Text Variables

Tables of contents aren’t the only InDesign feature to extract content based on the styles applied to it. Text variables can be a convenient way to repeat or reference text that uses a paragraph or character style. Much of what you see along the tops of pages in the print edition of this book uses text variables to remind you of which chapter you’re reading (at the top of left-hand pages) and which topic (on right-hand pages).

Variables can also be a way to insert document data, like date and time of the most recent edit or output. And they can be used to extract and render metadata from placed images for captions. As in so much, there is good news and bad with this feature.

Chapter Numbers

When using the Book feature (discussed at the beginning of this chapter), you can inform each document which chapter it is or to begin automatic chapter numbering. To display the number, we insert a text variable: right-click and choose Insert Variable > Chapter Number. The chapter number will display in the same style as the text around it. Here is this chapter’s number: 7. (Yes, that “7” is a variable. I used the Book feature to set the first chapter of the Compendium section as “1.” This is the seventh.)

Another way to insert variables and, better, to define them, is by going to Type > Text Variables and choosing either Insert Variable or Define…. So I don’t redefine a variable I’m using, I’ll choose Define… and click New…. The settings above produce this:

Compendium Chapter VII (impressed?)

If I put that in a narrow text frame, however, it will look like this:

Warning: Text variables don’t break across lines. I bet you wondered when I’d get to the bad news. If the space available is too narrow, the variable text will get crushed.

If we redefine the variable to be less verbose, it will change everywhere and may fit in narrower quarters. Or I can select the variable, right-click, and choose Convert Variable to Text, and the following will result: it will wrap, but it will no longer update if the chapter number changes.

Captions

Of course, we can create our own captions, but if our images have metadata, we can generate captions that utilize it. Although we go through a different procedure for these, they, too, are text variables.

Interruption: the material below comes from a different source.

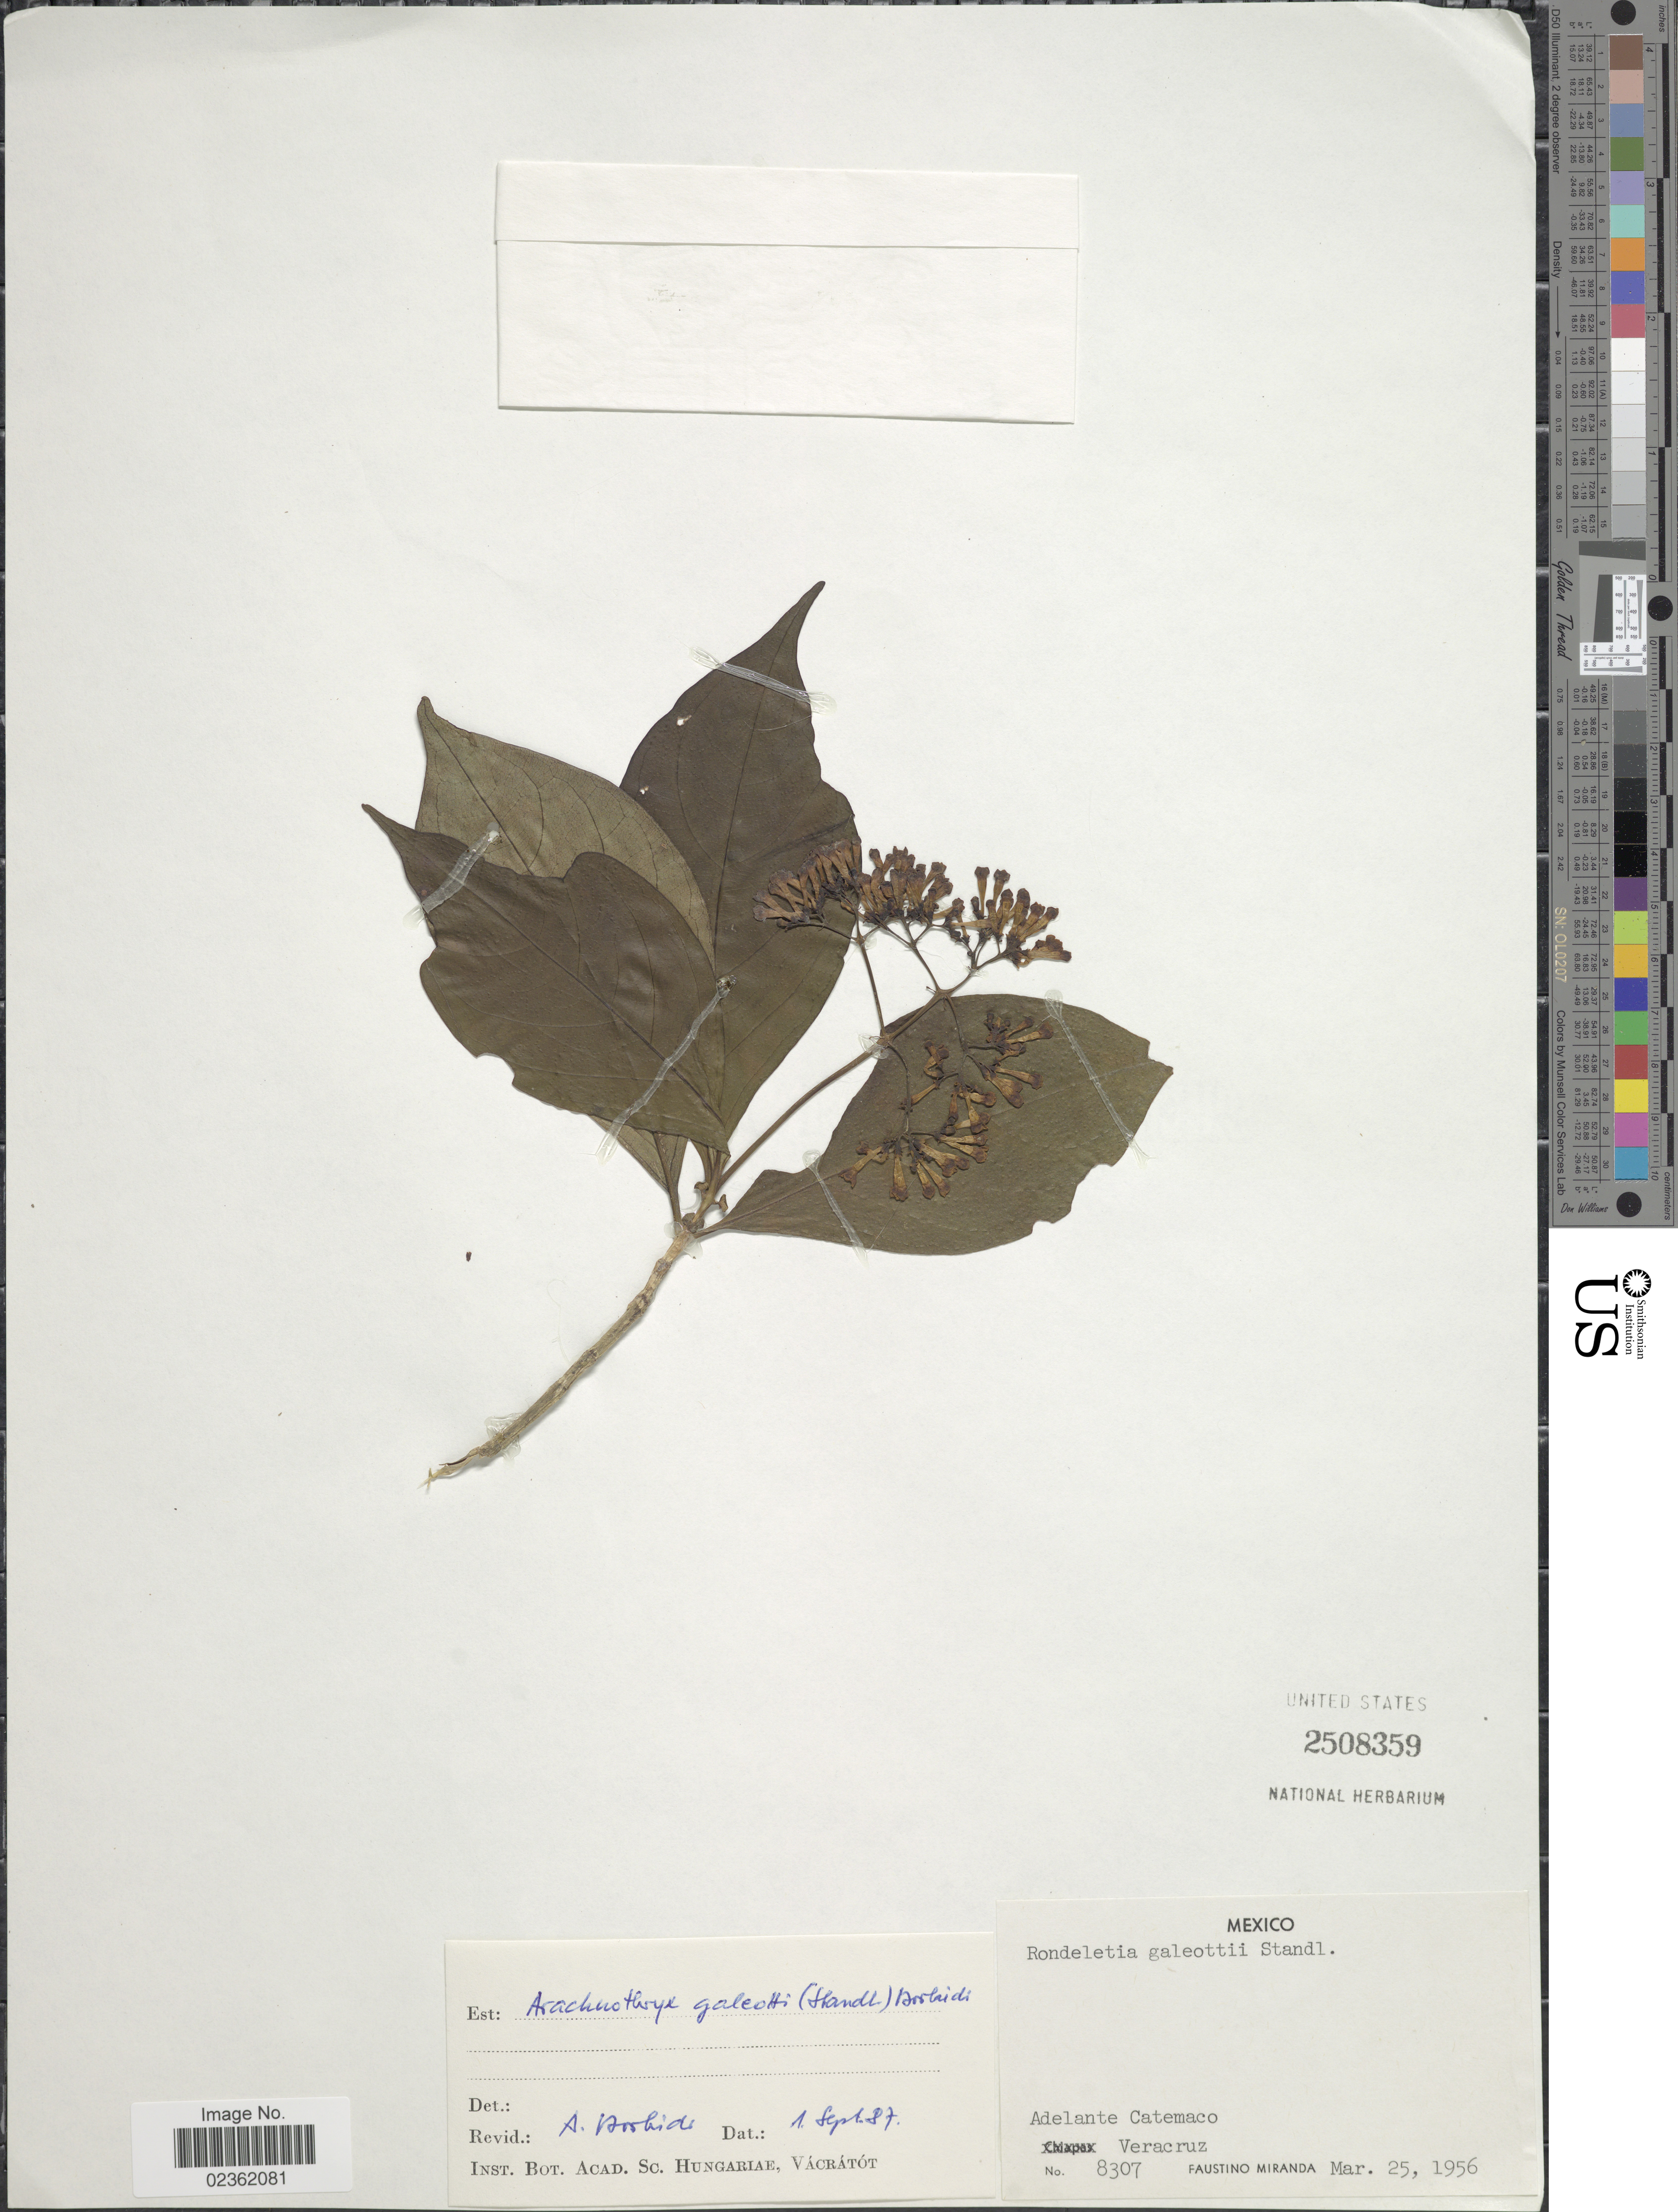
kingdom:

Metadata is added to images in one of several places. One can do so in Photoshop via the File Info dialog box. In Adobe Bridge or Lightroom, one can use a Metadata panel. For the image above, I added data to the Description and Creator fields. Object > Captions > Caption Setup… allows us to choose which metadata to include and what text should surround it in the caption we’ll later generate. To make the caption, I right-clicked a selected image and at first chose Captions > Generate Live Caption. The first problem was that InDesign didn’t read the Creator metadata. To force it to do so, I had to choose Author in the Caption Setup dialog—an obvious (and long-lived) bug.

Then I saw the result: the description was crushed on one line. If all my captions are very short, this may not be an issue. If a linked image’s metadata changes, the caption will automatically change as well. But few captions are short enough, and metadata like this doesn’t often change. So I used Undo, and this time right-clicked and chose Captions > Generate Static Caption. Static Captions are not variables, thus they are not linked to their source nor do they get crushed when the space is too narrow. Once these are generated, they’re just text.

Running Headers

These text variables are among the most useful. If you’re reading this in print, you’ll see a running header at the top of each page of this spread. One of them reads “Text Variables.” That one “sees” the last use of a particular paragraph style, which decorates the large header earlier in the text announcing this topic. Here’s it’s definition:

Using Type > Text Variables > Define…, I clicked the New button. I usually name a variable after the style to which it refers. I chose “topic title” and selected Running Header (Paragraph Style) as the Type. I have almost never used the character style variant. I’m sure it’s lovely.

For a running header, we are usually referring to a topic that is ongoing, and so we want the most recent use of it. Thus, I chose Last on Page for Use. We can choose a wide variety of special characters to automatically be added before or after the text we’re grabbing, or we may type into the Text Before or Text After fields. InDesign even supplies a thoughtful way to remove punctuation or change the case of the text.

To insert the variable, we locate our cursor in a text frame (for running headers, this is usually on a master page, and often near the Current Page Number marker), right-click, and choose Insert Variable > [name of variable].

Warning: Yes, another bug! When you change the text to which a variable refers, you’ll have to force the page to redraw. Simply zooming out and in again will do it. Otherwise, it appears that the variable is not updating.